It looks like they are enjoying their dinner though!


----------



## JerzeyGSD (Jun 26, 2008)

> Originally Posted By: AngelesVonLobosThanks for the information on the Gizzards! I was thinking OM when I got them...so now I know!
> 
> 
> 
> ...


Welcome.







When I first started I went to the thread "Our Dogs' Menus" and literally wrote down what everyone was feeding in a list. I had one for RMB, MM and OM so I could figure it all out. Lol. It can be confusing at first.

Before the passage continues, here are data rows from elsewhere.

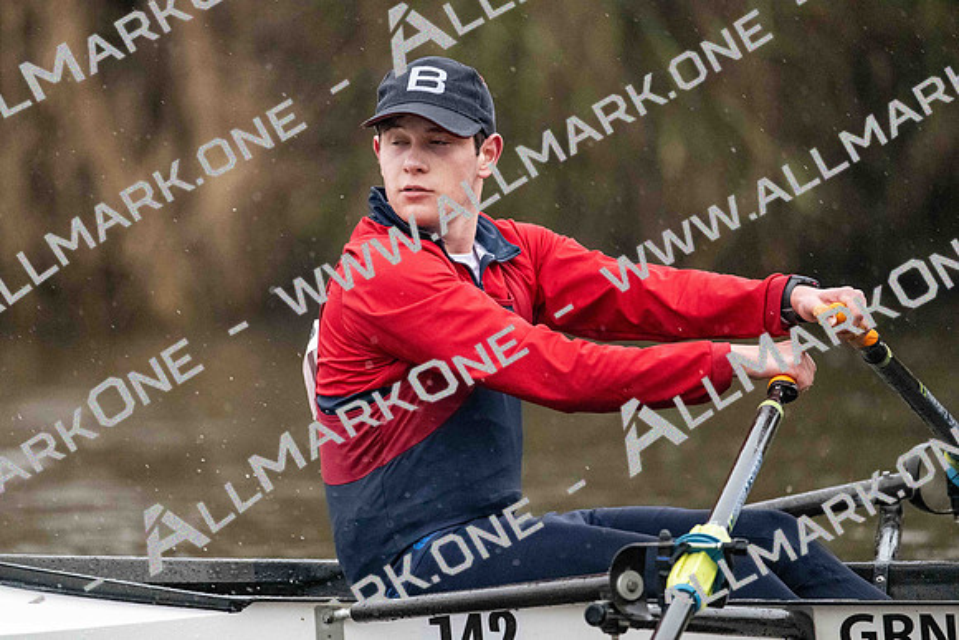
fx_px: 10658
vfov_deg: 3.4
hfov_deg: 5.2
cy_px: 320
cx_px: 480
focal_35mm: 400
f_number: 4.5
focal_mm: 400
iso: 12800
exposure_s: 1/1600
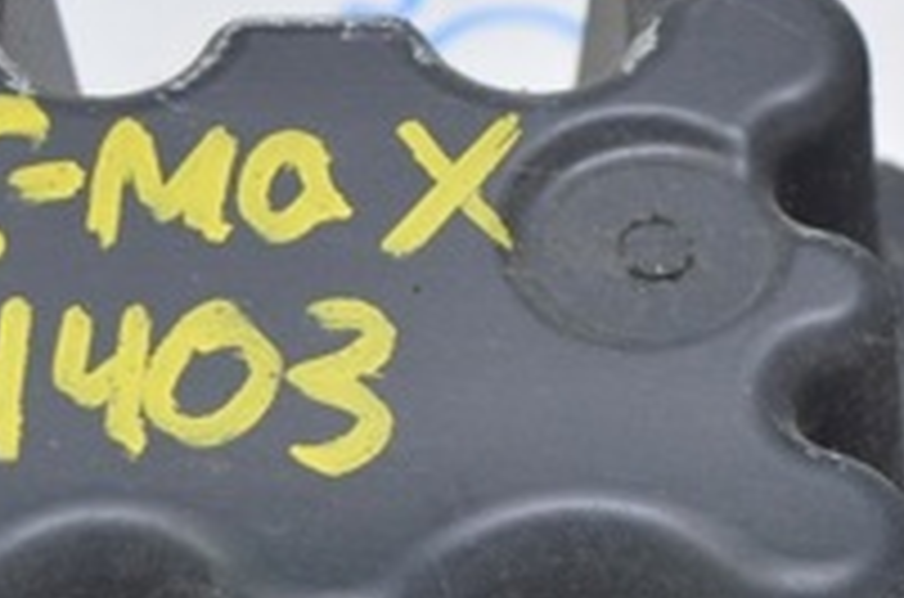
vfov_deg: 6.2
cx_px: 702
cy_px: 312
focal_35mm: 220
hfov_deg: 9.4
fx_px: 5511
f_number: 5.6
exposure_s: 1/20
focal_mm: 46
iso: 400
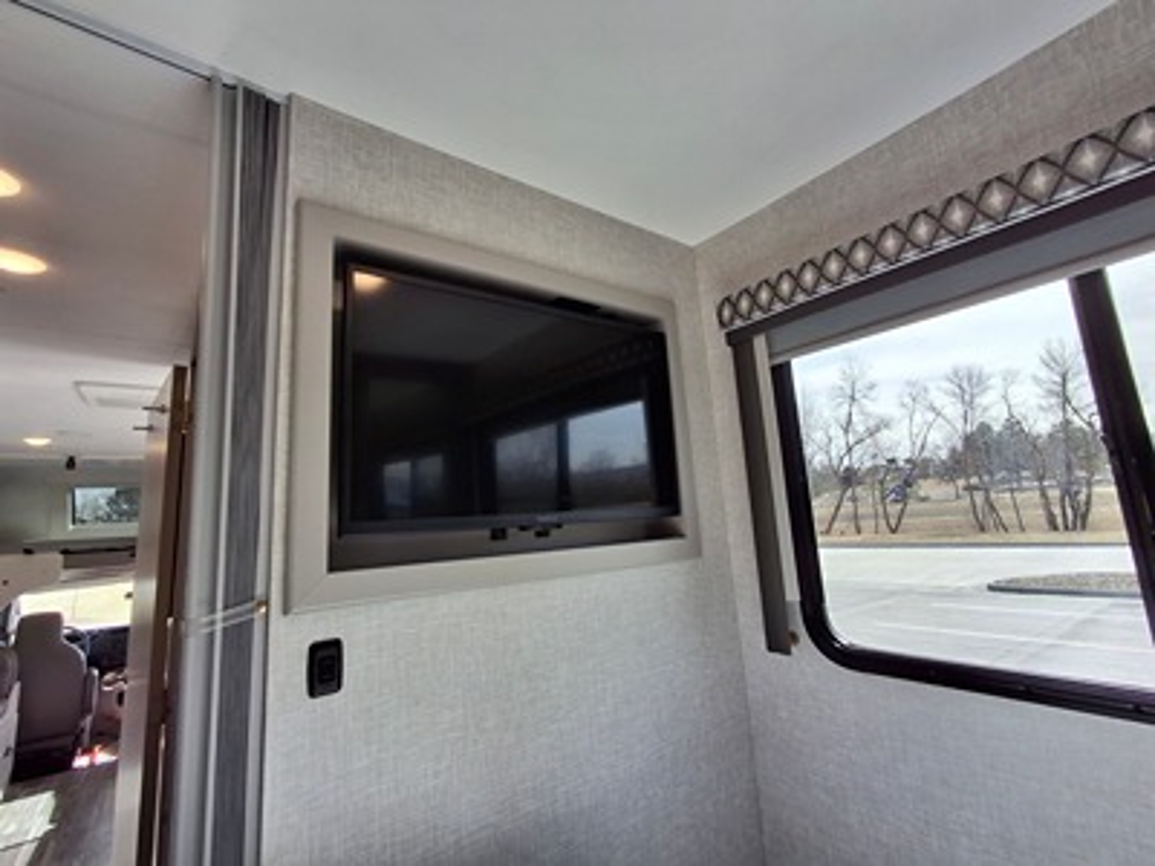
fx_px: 534
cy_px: 433
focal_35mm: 16
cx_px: 578
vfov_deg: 78.1
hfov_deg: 94.5
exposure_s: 1/266
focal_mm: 1.64
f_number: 2.2
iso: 40
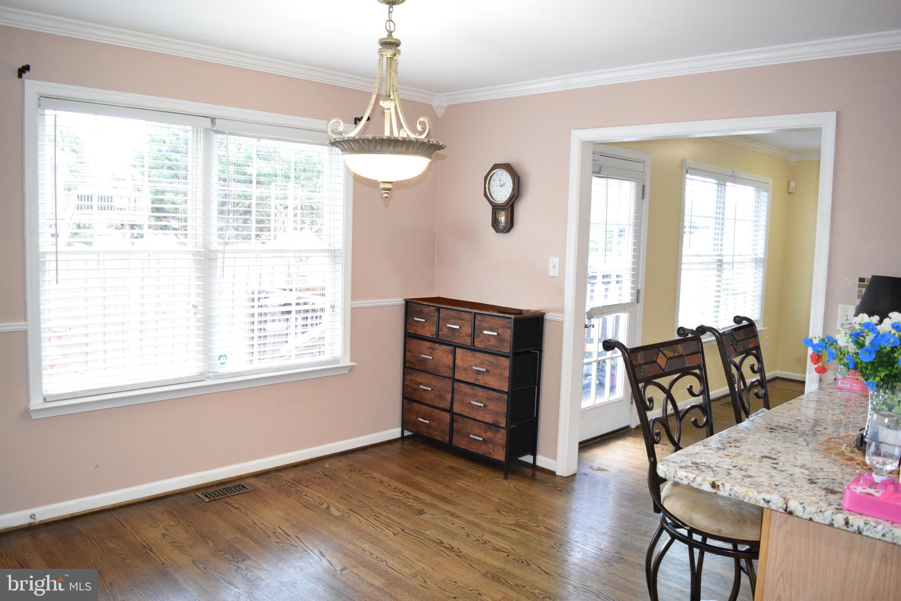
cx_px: 450
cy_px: 300
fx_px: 676
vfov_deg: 47.9
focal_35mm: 27
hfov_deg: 67.4
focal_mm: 18
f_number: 4
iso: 1600
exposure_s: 1/200
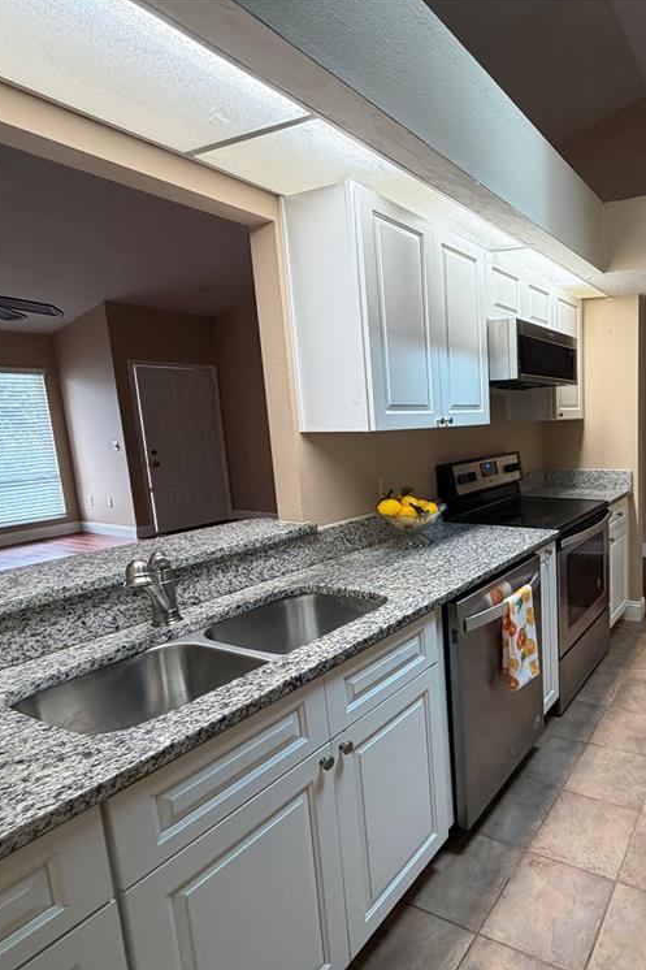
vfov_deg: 84.0
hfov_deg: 55.6
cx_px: 552
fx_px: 539
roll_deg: +1.6
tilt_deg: -9.5
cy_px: 493
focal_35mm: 20
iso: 250
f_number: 2.2
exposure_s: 1/120
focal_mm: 2.22
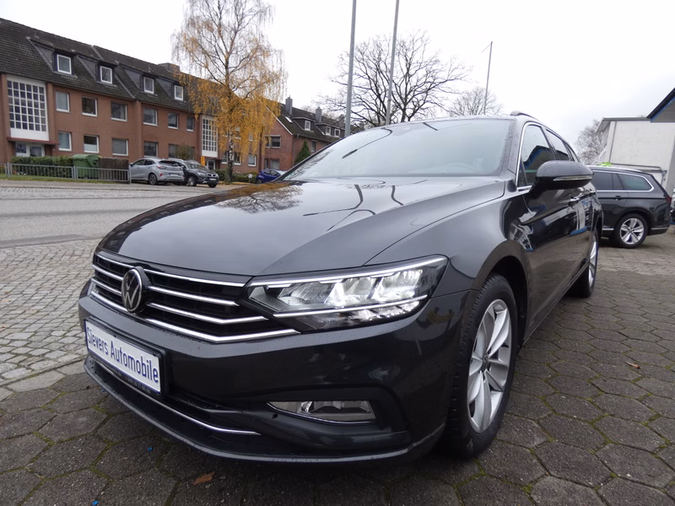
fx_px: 390
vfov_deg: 66.0
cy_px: 253
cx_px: 338
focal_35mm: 20
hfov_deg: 81.7
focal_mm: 3.6
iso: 80
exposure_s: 1/125
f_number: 2.8
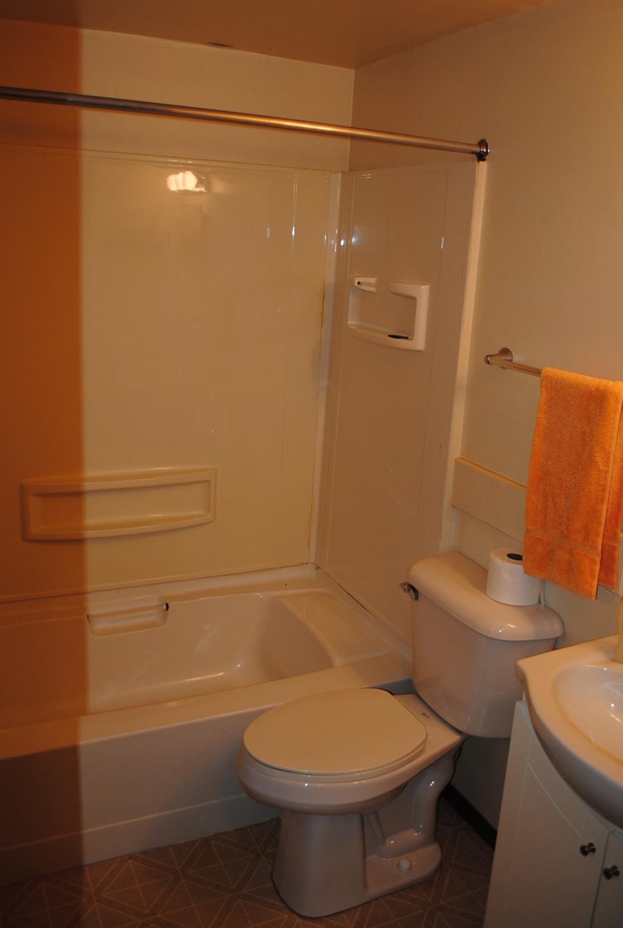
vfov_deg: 61.7
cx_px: 323
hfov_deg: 43.8
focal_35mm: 30
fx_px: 775
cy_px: 428
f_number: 3.5
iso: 200
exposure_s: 1/60
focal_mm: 18
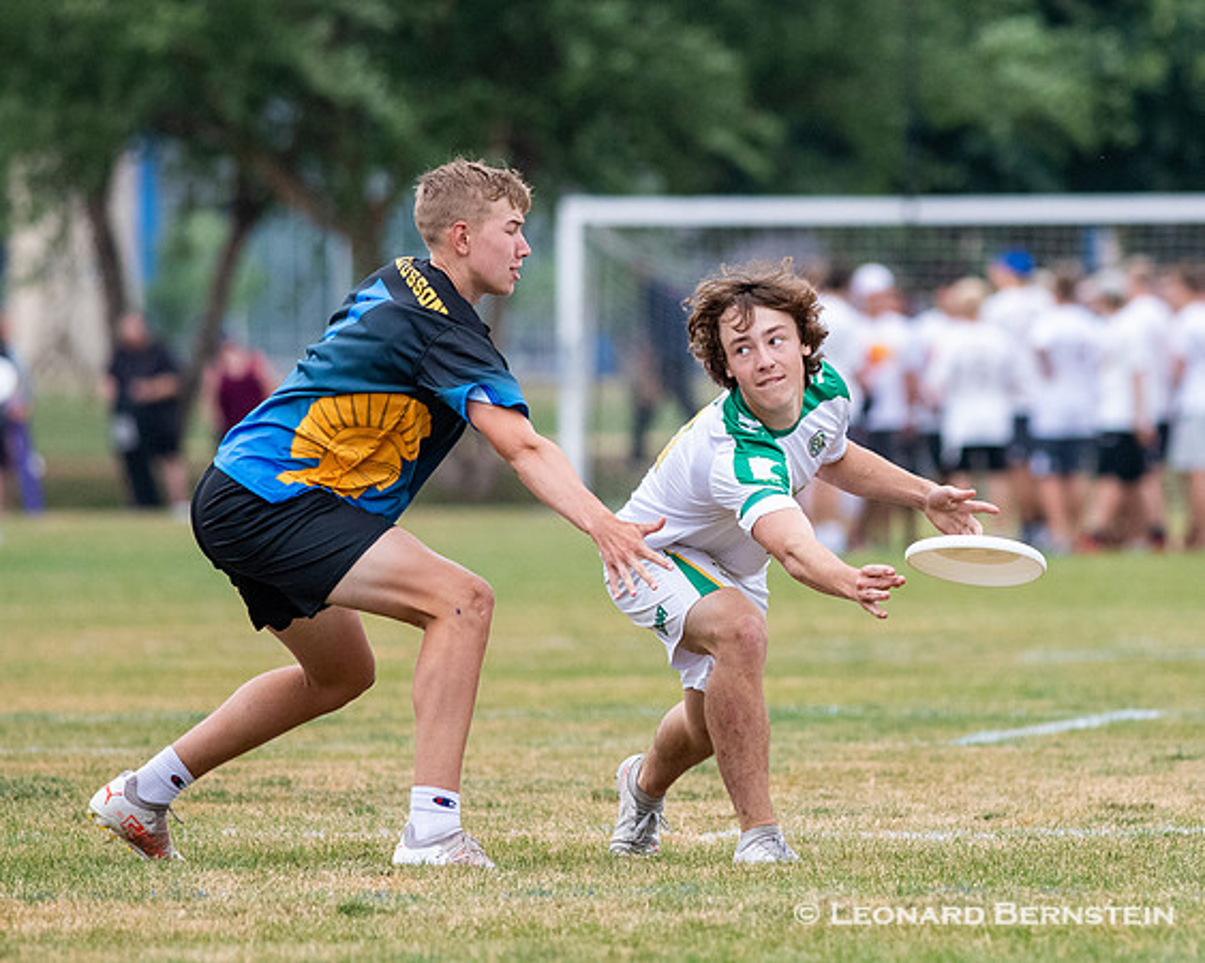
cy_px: 335
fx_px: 23548
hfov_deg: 2.9
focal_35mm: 661
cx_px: 932
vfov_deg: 2.3
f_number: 5
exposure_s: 1/2000
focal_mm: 300
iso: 1600
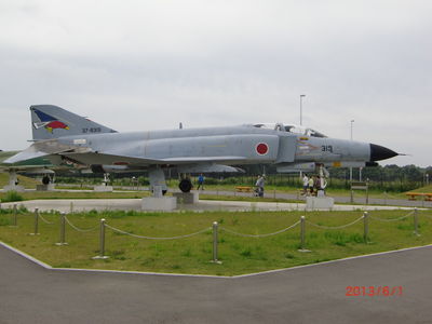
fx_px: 487
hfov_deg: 47.9
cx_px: 216
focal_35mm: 39
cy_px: 162
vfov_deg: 36.8
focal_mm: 6.9
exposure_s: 1/200
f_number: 8
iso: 64
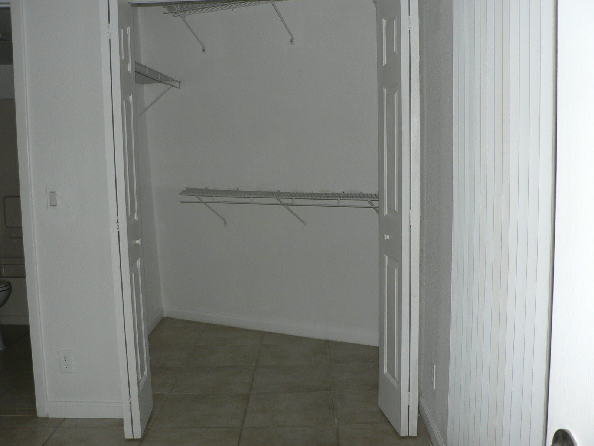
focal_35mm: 36
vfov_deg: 39.7
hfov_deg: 51.4
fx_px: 618
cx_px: 297
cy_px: 223
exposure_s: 1/60
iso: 100
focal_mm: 6
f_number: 2.8
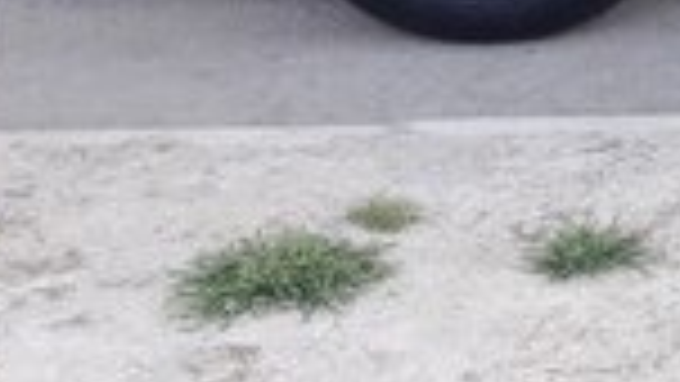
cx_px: 1135
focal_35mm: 133
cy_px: -335
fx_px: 2399
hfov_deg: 14.6
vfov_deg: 8.7
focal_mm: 3.7
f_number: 1.9
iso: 40
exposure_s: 1/135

Don't worry about adding OM right away. Some people actually recommend letting your dogs adjust to the raw RMB and MM and THEN adding OM to the diet. Just make sure to get the RMB and MM consistent. Well, that might not be as important since your dogs have been well exposed to raw but that is the general advice given for dogs new to raw.


----------



## elisabeth_00117 (May 17, 2009)

I did the same thing Ashley, actually here is the list that I go by still to this day. It's a kinda guideline for me.

Stark’s Diet Plan - 2lbs (give or take a few ounces) per day.
Idea average adult weight - 100lbs

Raw Meaty Bones (RBM) - meat with edible bones (soft).
16 ounces per day
Chicken leg quarters
Chicken backs
Chicken necks
Chicken wings
Turkey necks
Fish
Rabbit
Ostrich neck
Beef neck bones
Pork neck bones
Duck
Pheasant
Ox Tails


Muscle Meat (MM) - any meat without bones.
14.4 ounces per day
Boneless chicken breast
Ground beef
Turkey breast
Beef or Bison steaks
Beef heart
Pork butt
Lamb
Deer meat

Organ Meat (OM) 
1.6 ounces per day
Liver
Kidneys
Brains

Fish (NO SALMON OR TROUT from the Pacific Northwest)


----------



## rjvamp (Aug 23, 2008)

Thanks for all the suggestions and the lists of food







The dogs really enjoyed their food and actually Angeles and Cotton kept coming up to me like "isn't there more?" LOL

Have a great day everyone.


----------